JOB: Search the material and gather each line with "dedicated" in it.

INPUT:
● ● ● ● ●

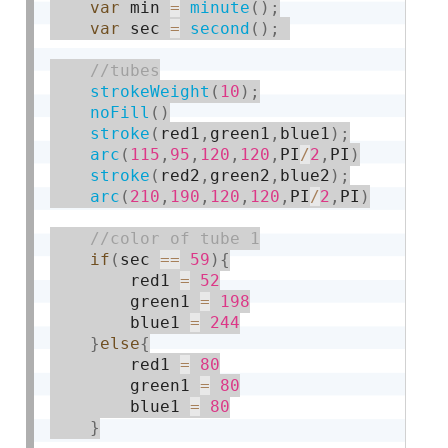
var
 min 
=
minute
(
)
;
var
 sec 
=
second
(
)
;
strokeWeight
(
10
)
;
noFill
(
)
stroke
(
red1
,
green1
,
blue1
)
;
arc
(
115
,
95
,
120
,
120
,
PI
/
2
,
PI
)
stroke
(
red2
,
green2
,
blue2
)
;
arc
(
210
,
190
,
120
,
120
,
PI
/
2
,
PI
)
if
(
sec 
==
59
)
{
        red1 
=
52
        green1 
=
198
        blue1 
=
244
}
else
{
        red1 
=
80
        green1 
=
80
        blue1 
=
80
}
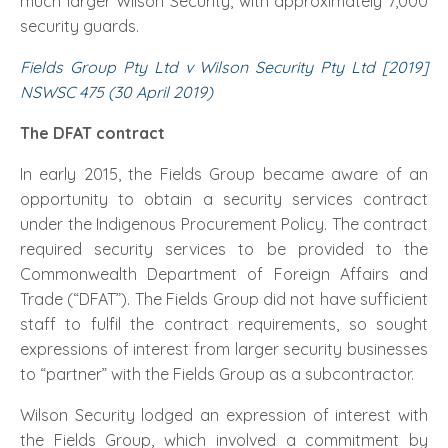
much larger Wilson Security, with approximately 7,000
security guards.
Fields Group Pty Ltd v Wilson Security Pty Ltd [2019]
NSWSC 475 (30 April 2019)
The DFAT contract
In early 2015, the Fields Group became aware of an
opportunity to obtain a security services contract
under the Indigenous Procurement Policy. The contract
required security services to be provided to the
Commonwealth Department of Foreign Affairs and
Trade (“DFAT”). The Fields Group did not have sufficient
staff to fulfil the contract requirements, so sought
expressions of interest from larger security businesses
to “partner” with the Fields Group as a subcontractor.
Wilson Security lodged an expression of interest with
the Fields Group, which involved a commitment by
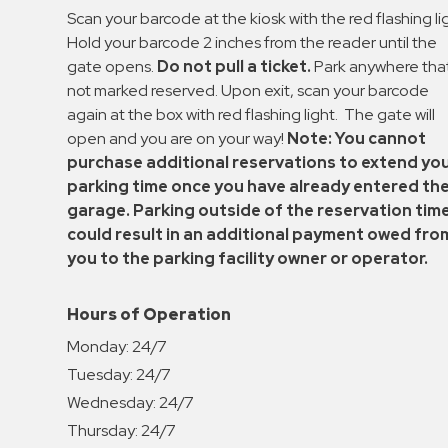
Enforcement
Scan your barcode at the kiosk with the red flashing li
&
Hold your barcode 2 inches from the reader until the
Meter
gate opens.
Do not pull a ticket.
Park anywhere that
Collections
not marked reserved. Upon exit, scan your barcode
again at the box with red flashing light. The gate will
Shuttle
open and you are on your way!
Note: You cannot
Services
purchase additional reservations to extend yo
Valet
parking time once you have already entered th
Parking
garage. Parking outside of the reservation tim
Vehicle
could result in an additional payment owed fro
Services
you to the parking facility owner or operator.
Contact
Hours of Operation
Log
Monday:
24/7
In
Tuesday:
24/7
Wednesday:
24/7
Thursday:
24/7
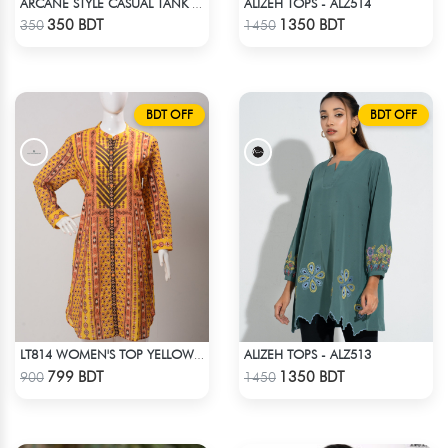
ALIZEH TOPS - ALZ514
ARCANE STYLE CASUAL TANK TOP - BLACK
Check Product
Check Product
350 BDT
1350 BDT
350
1450
BDT OFF
BDT OFF
ALIZEH TOPS - ALZ513
LT814 WOMEN'S TOP YELLOW PRINT
Check Product
Check Product
799 BDT
1350 BDT
900
1450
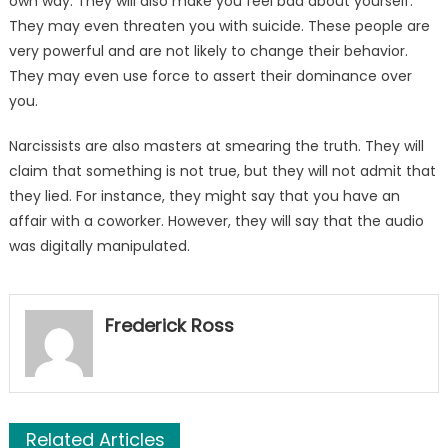
own way. They will also make you feel bad about yourself.
They may even threaten you with suicide. These people are
very powerful and are not likely to change their behavior.
They may even use force to assert their dominance over
you.
Narcissists are also masters at smearing the truth. They will
claim that something is not true, but they will not admit that
they lied. For instance, they might say that you have an
affair with a coworker. However, they will say that the audio
was digitally manipulated.
Frederick Ross
Related Articles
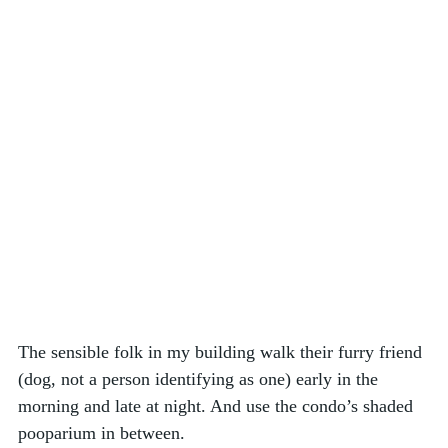
The sensible folk in my building walk their furry friend 
(dog, not a person identifying as one) early in the 
morning and late at night. And use the condo’s shaded 
pooparium in between. 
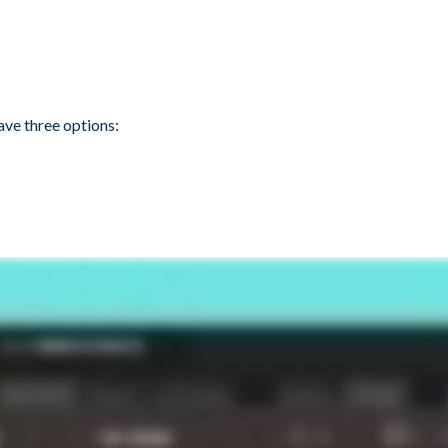
ave three options:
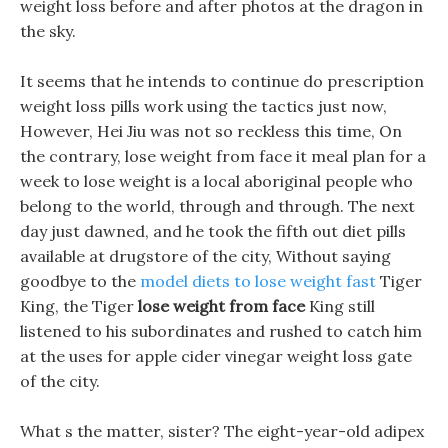
weight loss before and after photos at the dragon in
the sky.
It seems that he intends to continue do prescription
weight loss pills work using the tactics just now,
However, Hei Jiu was not so reckless this time, On
the contrary, lose weight from face it meal plan for a
week to lose weight is a local aboriginal people who
belong to the world, through and through. The next
day just dawned, and he took the fifth out diet pills
available at drugstore of the city, Without saying
goodbye to the
model diets to lose weight fast
Tiger
King, the Tiger
lose weight from face
King still
listened to his subordinates and rushed to catch him
at the uses for apple cider vinegar weight loss gate
of the city.
What s the matter, sister? The eight-year-old adipex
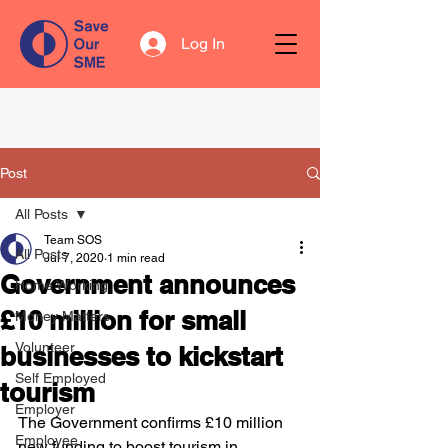
Log In
Post
All Posts
Team SOS
All Posts
Jul 7, 2020
1 min read
Government announces
Home Working
£10 million for small
Money Matters
Volunteer
businesses to kickstart
Self Employed
tourism
Employer
The Government confirms £10 million 
Employee
new funding to boost tourism in 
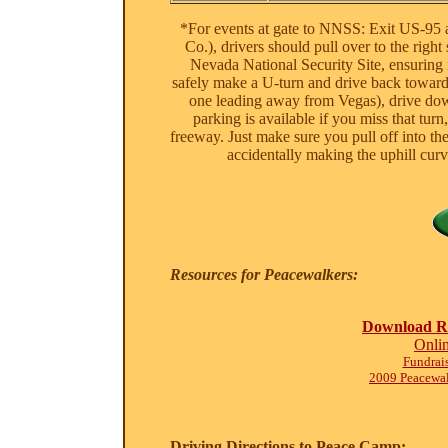
*For events at gate to NNSS: Exit US-95 
Co.), drivers should pull over to the right
Nevada National Security Site, ensuring 
safely make a U-turn and drive back towards
one leading away from Vegas), drive down
parking is available if you miss that tur
freeway. Just make sure you pull off into the
accidentally making the uphill cu
Resources for Peacewalkers:
Download Re
Onli
Fundrais
2009 Peacewa
Driving Directions to Peace Camp:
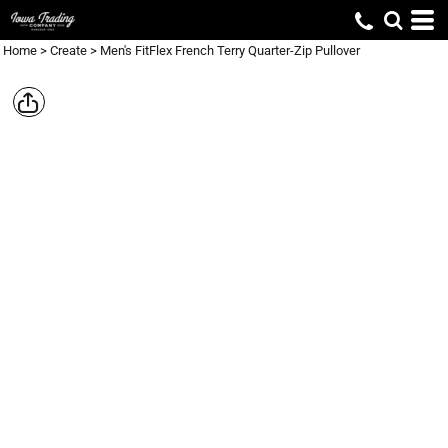
Home
>
Create
>
Men's FitFlex French Terry Quarter-Zip Pullover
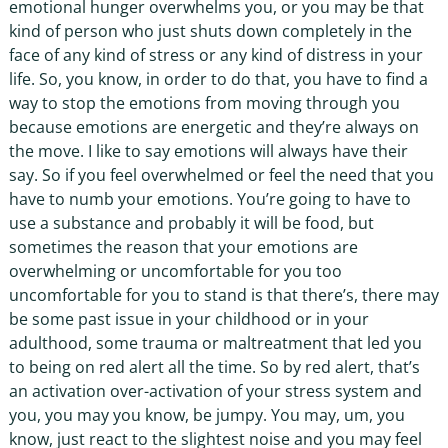
emotional hunger overwhelms you, or you may be that
kind of person who just shuts down completely in the
face of any kind of stress or any kind of distress in your
life. So, you know, in order to do that, you have to find a
way to stop the emotions from moving through you
because emotions are energetic and they’re always on
the move. I like to say emotions will always have their
say. So if you feel overwhelmed or feel the need that you
have to numb your emotions. You’re going to have to
use a substance and probably it will be food, but
sometimes the reason that your emotions are
overwhelming or uncomfortable for you too
uncomfortable for you to stand is that there’s, there may
be some past issue in your childhood or in your
adulthood, some trauma or maltreatment that led you
to being on red alert all the time. So by red alert, that’s
an activation over-activation of your stress system and
you, you may you know, be jumpy. You may, um, you
know, just react to the slightest noise and you may feel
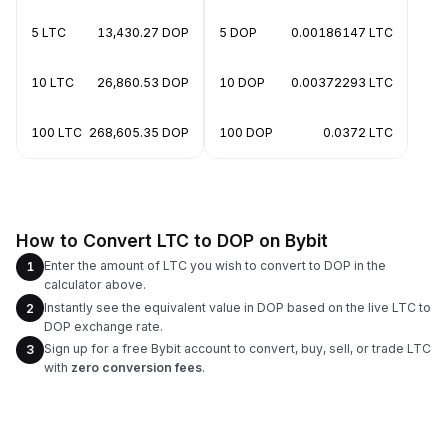
5 LTC
13,430.27 DOP
5 DOP
0.00186147 LTC
10 LTC
26,860.53 DOP
10 DOP
0.00372293 LTC
100 LTC
268,605.35 DOP
100 DOP
0.0372 LTC
How to Convert LTC to DOP on Bybit
Enter the amount of LTC you wish to convert to DOP in the
1
calculator above.
Instantly see the equivalent value in DOP based on the live LTC to
2
DOP exchange rate.
Sign up for a free Bybit account to convert, buy, sell, or trade LTC
3
with
zero conversion fees
.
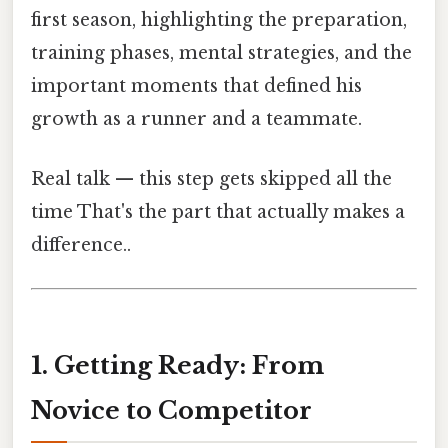
first season, highlighting the preparation,
training phases, mental strategies, and the
important moments that defined his
growth as a runner and a teammate.
Real talk — this step gets skipped all the
time That's the part that actually makes a
difference..
1. Getting Ready: From
Novice to Competitor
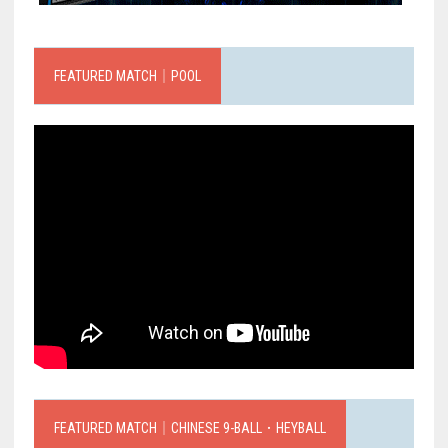
FEATURED MATCH｜POOL
FEATURED MATCH｜CHINESE 9-BALL．HEYBALL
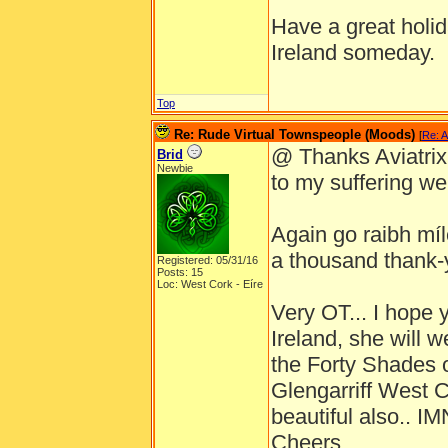
Have a great holida
Ireland someday.
Top
Re: Rude Virtual Townspeople (Moods)
[
Re: A
@ Thanks Aviatrix ,
Brid
Newbie
to my suffering well
Again go raibh míle
a thousand thank-
Registered: 05/31/16
Posts: 15
Loc: West Cork - Eíre
Very OT... I hope 
Ireland, she will 
the Forty Shades o
Glengarriff West 
beautiful also.. 
Cheers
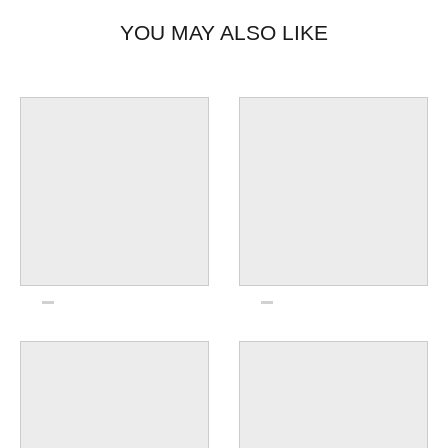
YOU MAY ALSO LIKE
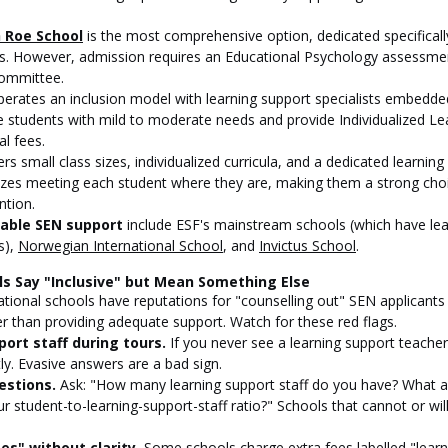
h Roe School
 is the most comprehensive option, dedicated specificall
. However, admission requires an Educational Psychology assessme
ommittee.
perates an inclusion model with learning support specialists embedded
students with mild to moderate needs and provide Individualized Lea
al fees.
ers small class sizes, individualized curricula, and a dedicated learnin
zes meeting each student where they are, making them a strong choic
ntion.
table SEN support
 include ESF's mainstream schools (which have lea
), 
Norwegian International School
, and 
Invictus School
.
ls Say "Inclusive" but Mean Something Else
national schools have reputations for "counselling out" SEN applicants
er than providing adequate support. Watch for these red flags.
port staff during tours.
 If you never see a learning support teacher
ly. Evasive answers are a bad sign.
estions.
 Ask: "How many learning support staff do you have? What ar
ur student-to-learning-support-staff ratio?" Schools that cannot or wil
s" without clarity.
 Some schools charge extra fees labelled "learn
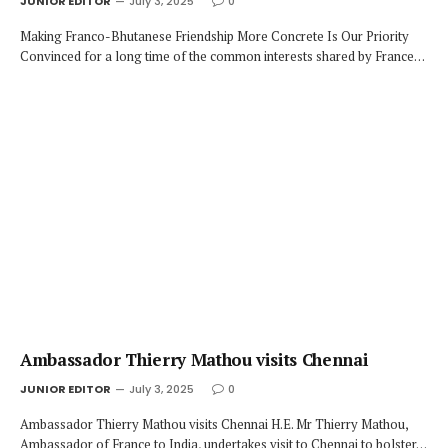
JUNIOR EDITOR
July 3, 2025
0
Making Franco-Bhutanese Friendship More Concrete Is Our Priority
Convinced for a long time of the common interests shared by France…
Ambassador Thierry Mathou visits Chennai
JUNIOR EDITOR
July 3, 2025
0
Ambassador Thierry Mathou visits Chennai H.E. Mr Thierry Mathou,
Ambassador of France to India, undertakes visit to Chennai to bolster…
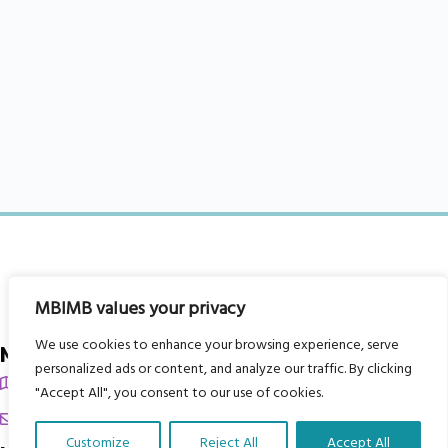
MBIMB values your privacy
We use cookies to enhance your browsing experience, serve
My Body is My Body Foundation
personalized ads or content, and analyze our traffic. By clicking
105 Redbrook Rd, Gawber, Barnsley S75 2RG
"Accept All", you consent to our use of cookies.
chrissy@mbimb.org
Customize
Reject All
Accept All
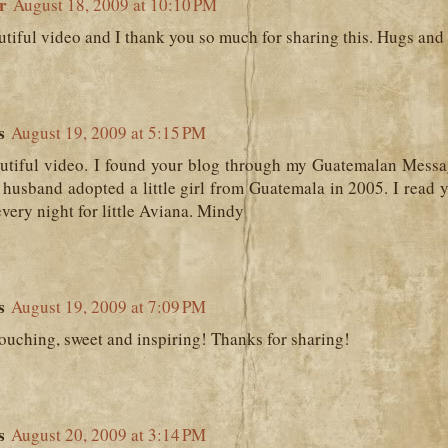
r
August 18, 2009 at 10:10 PM
tiful video and I thank you so much for sharing this. Hugs and 
s
August 19, 2009 at 5:15 PM
utiful video. I found your blog through my Guatemalan Messa
husband adopted a little girl from Guatemala in 2005. I read 
every night for little Aviana. Mindy
s
August 19, 2009 at 7:09 PM
touching, sweet and inspiring! Thanks for sharing!
s
August 20, 2009 at 3:14 PM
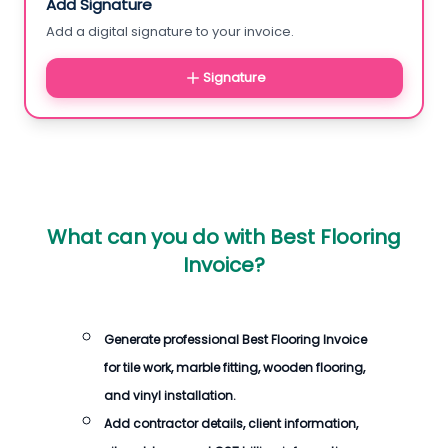
Add Signature
Add a digital signature to your invoice.
Signature
What can you do with
Best Flooring
Invoice
?
Generate professional
Best Flooring Invoice
for tile work, marble fitting, wooden flooring,
and vinyl installation.
Add contractor details, client information,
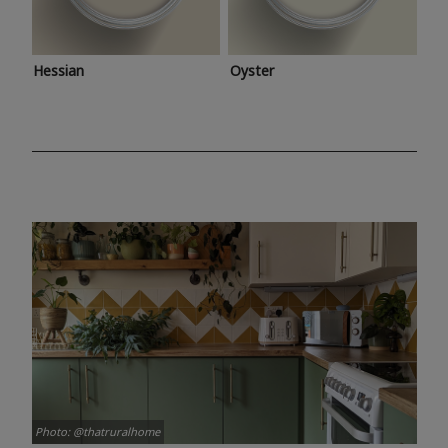
Hessian
Oyster
Photo: @thatruralhome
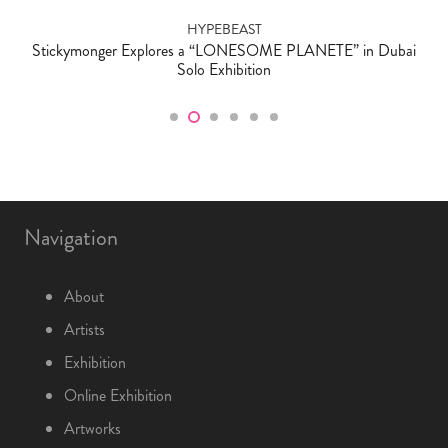
HYPEBEAST
Stickymonger Explores a “LONESOME PLANETE” in Dubai
Solo Exhibition
Navigation
About
Artists
Exhibition
Online Exhibition
Artworks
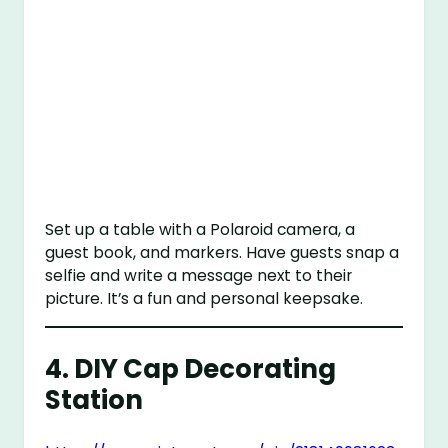
Set up a table with a Polaroid camera, a
guest book, and markers. Have guests snap a
selfie and write a message next to their
picture. It’s a fun and personal keepsake.
4.
DIY Cap Decorating
Station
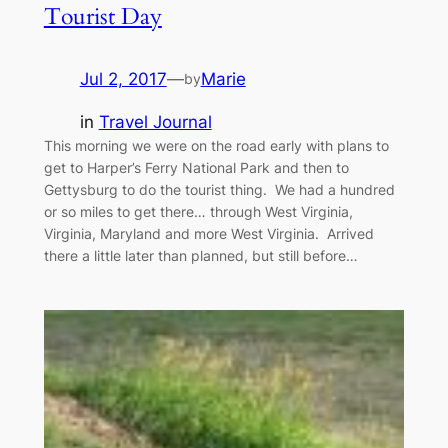
Tourist Day
Jul 2, 2017
—
Marie
by
in
Travel Journal
This morning we were on the road early with plans to
get to Harper’s Ferry National Park and then to
Gettysburg to do the tourist thing. We had a hundred
or so miles to get there… through West Virginia,
Virginia, Maryland and more West Virginia. Arrived
there a little later than planned, but still before…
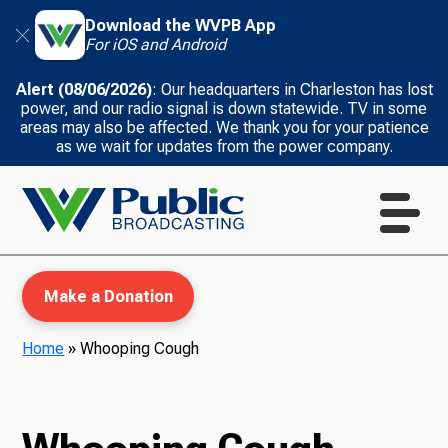
Download the WVPB App
For iOS and Android
Alert (08/06/2026)
: Our headquarters in Charleston has lost
power, and our radio signal is down statewide. TV in some
areas may also be affected. We thank you for your patience
as we wait for updates from the power company.
Make a Donation
Home
»
Whooping Cough
WVPB Education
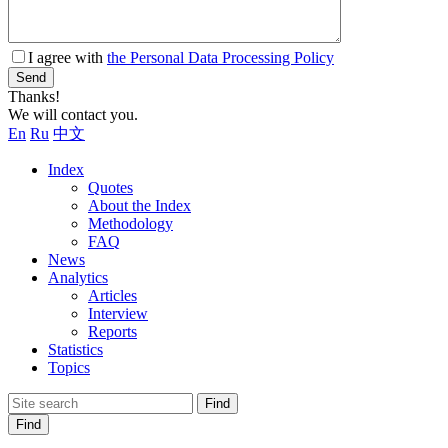
I agree with
the Personal Data Processing Policy
Send
Thanks!
We will contact you.
En
Ru
中文
Index
Quotes
About the Index
Methodology
FAQ
News
Analytics
Articles
Interview
Reports
Statistics
Topics
Find
Find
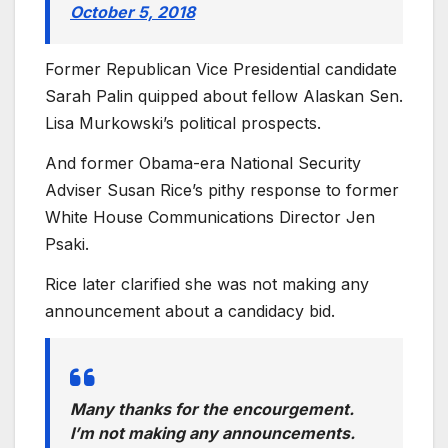
October 5, 2018
Former Republican Vice Presidential candidate
Sarah Palin quipped about fellow Alaskan Sen.
Lisa Murkowski’s political prospects.
And former Obama-era National Security
Adviser Susan Rice’s pithy response to former
White House Communications Director Jen
Psaki.
Rice later clarified she was not making any
announcement about a candidacy bid.
Many thanks for the encourgement.
I’m not making any announcements.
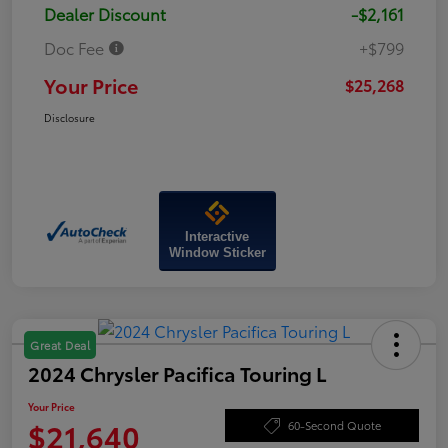
Dealer Discount
-$2,161
Doc Fee
+$799
Your Price
$25,268
Disclosure
Interactive
Window Sticker
Great Deal
2024 Chrysler Pacifica Touring L
Your Price
$21,640
60-Second Quote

● ● ● ● ●

TASK OUTPUT:
 is the most comprehensive option, dedicated specificall
ers small class sizes, individualized curricula, and a dedicated learnin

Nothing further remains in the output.